Coal Creek has been at it again, chewing away at its banks and depositing more rocks and silt downstream where it connects with the Elk River.
On Wednesday, Dec. 1, during the third ‘atmospheric river’ to bring high rainfall to the province, the creek was not quite as ferocious as it was on Nov. 14-15, but it was still busy working away to bring more of Coal Creek Rd downstream.
Chad Hughes of the Elk River Alliance (ERA), said that Coal Creeks propensity for carrying silt from up the valley came down to land use, of which logging was a part, but not completely to blame.
“If you wanted to boil it down to one factor, it would be that there’s a lot of roads that run right next to watercourse, and roads don’t have trees.
“Without tree roots holding the ground together, the minute water hits it, it gets ripped out and away. What we’re seeing with Coal Creek is mostly roads, roadbeds and stream banks being eroded out.”
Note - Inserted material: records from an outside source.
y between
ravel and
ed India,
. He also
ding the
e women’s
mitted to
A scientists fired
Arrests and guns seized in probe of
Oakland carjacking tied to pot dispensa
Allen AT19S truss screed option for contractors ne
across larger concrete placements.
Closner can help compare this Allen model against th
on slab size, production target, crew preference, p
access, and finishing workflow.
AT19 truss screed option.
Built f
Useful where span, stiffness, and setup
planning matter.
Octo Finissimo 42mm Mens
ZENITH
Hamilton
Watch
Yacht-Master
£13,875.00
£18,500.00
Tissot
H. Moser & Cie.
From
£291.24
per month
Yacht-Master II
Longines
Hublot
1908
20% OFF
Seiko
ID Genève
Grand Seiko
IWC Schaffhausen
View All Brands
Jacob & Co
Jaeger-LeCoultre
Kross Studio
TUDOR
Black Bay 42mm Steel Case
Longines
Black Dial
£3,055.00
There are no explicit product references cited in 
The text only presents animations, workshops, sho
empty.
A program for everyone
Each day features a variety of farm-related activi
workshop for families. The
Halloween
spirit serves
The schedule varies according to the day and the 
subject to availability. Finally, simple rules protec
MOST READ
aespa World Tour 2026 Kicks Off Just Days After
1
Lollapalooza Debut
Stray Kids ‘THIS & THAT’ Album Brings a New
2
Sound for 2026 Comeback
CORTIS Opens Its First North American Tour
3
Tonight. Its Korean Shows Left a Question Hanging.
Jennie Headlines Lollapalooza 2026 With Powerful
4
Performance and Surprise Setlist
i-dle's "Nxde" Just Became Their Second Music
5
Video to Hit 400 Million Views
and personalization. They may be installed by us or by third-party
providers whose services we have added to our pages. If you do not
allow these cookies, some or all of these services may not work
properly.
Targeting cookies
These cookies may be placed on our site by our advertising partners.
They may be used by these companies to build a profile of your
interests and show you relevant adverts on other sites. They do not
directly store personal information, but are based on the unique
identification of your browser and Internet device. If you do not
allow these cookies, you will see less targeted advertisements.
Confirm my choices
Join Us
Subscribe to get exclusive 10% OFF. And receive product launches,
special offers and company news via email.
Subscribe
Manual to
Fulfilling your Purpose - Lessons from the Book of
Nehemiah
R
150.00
Not to mention the historical uses of the area, today the Coal Creek watershed remains a heavily used area for recreation and industry, making the roads numerous and well-travelled.
“That means that all the cleared areas (such as roads and staging areas) are staying cleared,” said Hughes.
What separated parts of the riverbank that held up from parts that were gone was vegetation.
“Vegetated areas don’t erode nearly as fast as cleared areas . Upstream and downstream of the Montane Bridge there’s areas that have been absolutely pounded by the river – and they’re not moving or eroding at all because they’ve got huge cottonwoods there that are holding it all together.
‘The minute you get an area with water flowing over it that doesn’t have cottonwoods or vegetation – that’s just going to fly away, and that’s what we’re seeing.”
Multiple parts of Coal Creek Rd right next to the creek have been completely undermined, with the road washed down the valley and deposited at the mouth of the creek where it joins with the Elk River.
Hughes said the so much erosion wouldn’t happen if there was a healthy buffer of trees between the creek – which runs fast and through rocky terrain – and cleared areas like roads.
The solution was pretty simple: Plant trees along the river bank. There were plenty of benefits for everyone, in that the roads wouldn’t be so vulnerable, landowners wouldn’t lose property, and the creeks health would improve.
At the very least, Hughes said that Coal Creek Rd shouldn’t be made the way it was before.
“Don’t put the road back right next to the creek again. That’s what caused the problem. Vegetate what you can around the creek, and put the roads back from the water – preferably a solid buffer of 100m would be ideal. Don’t put roads right next to rivers.”
The City of Fernie and the Regional District of East Kootenay (RDEK) sefcured $30,000 in emergency funding for repairs and technical assessments of the creek in the aftermath of the Nov. 14-15 rainfall. The assessments continue to be carried out.